Ed è appunto per questo che, fermo restando il "tradimento ideale", perpetrato
nel dopoguerra da uomini come Romualdi che trasbordarono i fascisti repubblicani
sui falsi valori dell'Occidente e del filo americanismo e pur prendendo in
considerazione certe "collusioni" con strutture facenti capo all'OSS, che
sembrano comprovate, oltre ad un irresponsabile atteggiamento tenuto il 26
aprile '45 a Como e che portò ad una invereconda resa, mascherata da tregua,
resta difficile affibbiare la patente di traditore al Romualdi stesso in
mancanza di prove oggettive che al momento non ci sono, forse anche perchè,
ritengo, sono eventualmente celate negli archivi statunitensi e Vaticani.
Per questo, "contatti" di Romualdi con l'OSS potrebbero, e sottolineo il
«potrebbero», benissimo essere frutto di un "operato di ufficio" quale prassi
consueta in quei tempi ed il comportamento dello stesso, tenuto durante i giorni
di Como, potrebbe anche scaturire da una sua inclinazione a ritenere in quel
momento opportuna una sbrigativa resa agli Alleati, magari con il presupposto
che in questo modo si salvasse il salvabile. Ripeto, esprimo questo in termini
di ricerca storica "oggettiva", perchè soggettivamente la penso in modo diverso.
In ogni caso, tanto per fare un esempio, la patente di "traditore" del fascismo,
può essere tranquillamente affibbiata a Dino Grandi stante il suo operato alla
vigilia del 25 luglio dove, come ben sappiamo, egli si muoveva avendo in tasca
determinati accordi con i futuri fautori del colpo di stato.
Ma un atteggiamento così perfido e subdolo nelle ultime ore della RSI non è al
momento comprovato per Romualdi.
Resta il fatto che, mentre Mussolini in quelle ore si allontana come può dalle
zone dove stanno per arrivare le armate Alleate, in modo da avere le mani il più
possibile libere per giocarsi le sue ultime carte, molti dei comandanti del
fascismo repubblicano giunti a Como la mattina del 26 aprile, invece di
proseguire immediatamente per Menaggio dove il Duce li sta aspettando,
tergiversano ed entrano subito nell'ordine di idee di "trattare" con le ancora
evanescenti forze cielleniste e quindi si sbracano completamente non appena,
dopo poche ore, appaiono su la scena gli agenti americani Dessì e Guastoni.

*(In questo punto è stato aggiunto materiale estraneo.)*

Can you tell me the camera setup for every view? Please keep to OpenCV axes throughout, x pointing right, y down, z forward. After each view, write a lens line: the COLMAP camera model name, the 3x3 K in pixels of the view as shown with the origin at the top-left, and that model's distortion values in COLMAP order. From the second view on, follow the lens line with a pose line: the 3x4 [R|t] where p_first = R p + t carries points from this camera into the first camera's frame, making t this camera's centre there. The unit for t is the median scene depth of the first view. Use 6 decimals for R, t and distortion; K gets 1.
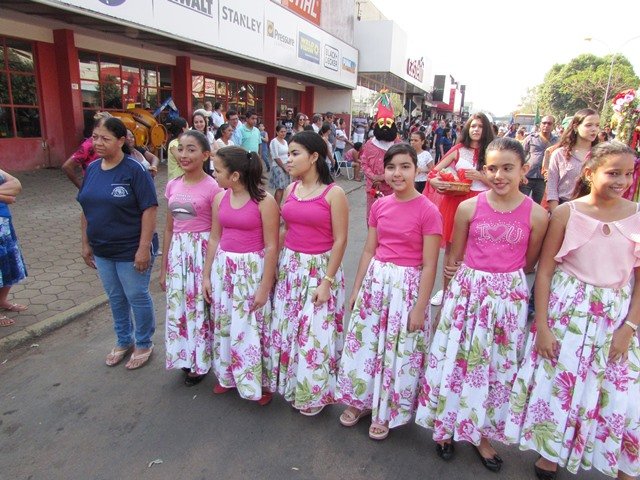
lens RADIAL K [[451.2, 0, 320.0], [0, 451.2, 240.0], [0, 0, 1]] dist [-0.047317, 0.025512]
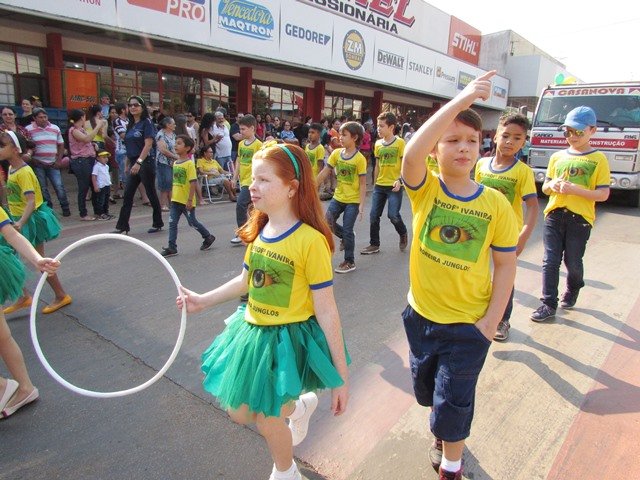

Il
risultato sarà il completo isolamento di Mussolini e la sua colonna a Menaggio,
impossibilitata a muoversi senza i fascisti armati di Como e la inevitabile fine
di piazzale Loreto.
E tutti costoro daranno poi nel dopoguerra una serie di giustificazioni e
rilasceranno testimonianze che alla luce della cronologia degli avvenimenti e
dall'incrocio con altre testimonianze, non sono assolutamente attendibili.
Solo l'apertura degli archivi americani e del Vaticano potrà darci un giorno
l'esatta portata e le precise responsabilità di tutti gli attori di quell'epoca.